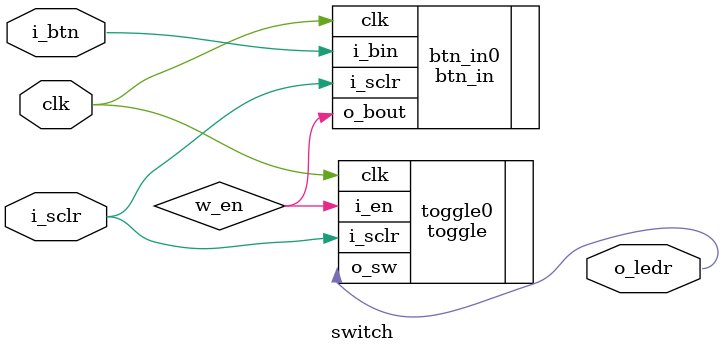
<source format=v>
`include "btn_in.v"
`include "toggle.v"

module switch (
  input wire clk, i_sclr,
  input wire i_btn,
  output wire o_ledr
);
  parameter BIT_SIZE = 20;
  wire w_en;

  btn_in #(BIT_SIZE) btn_in0(
    .clk(clk),
    .i_sclr(i_sclr),
    .i_bin(i_btn),
    .o_bout(w_en)
  );

  toggle toggle0(
    .clk(clk),
    .i_sclr(i_sclr),
    .i_en(w_en),
    .o_sw(o_ledr)
  );
endmodule

</source>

* * *

Could you copy the lines above exactly and skip the images?

<source format=v>
`include "btn_in.v"
`include "toggle.v"

module switch (
  input wire clk, i_sclr,
  input wire i_btn,
  output wire o_ledr
);
  parameter BIT_SIZE = 20;
  wire w_en;

  btn_in #(BIT_SIZE) btn_in0(
    .clk(clk),
    .i_sclr(i_sclr),
    .i_bin(i_btn),
    .o_bout(w_en)
  );

  toggle toggle0(
    .clk(clk),
    .i_sclr(i_sclr),
    .i_en(w_en),
    .o_sw(o_ledr)
  );
endmodule

</source>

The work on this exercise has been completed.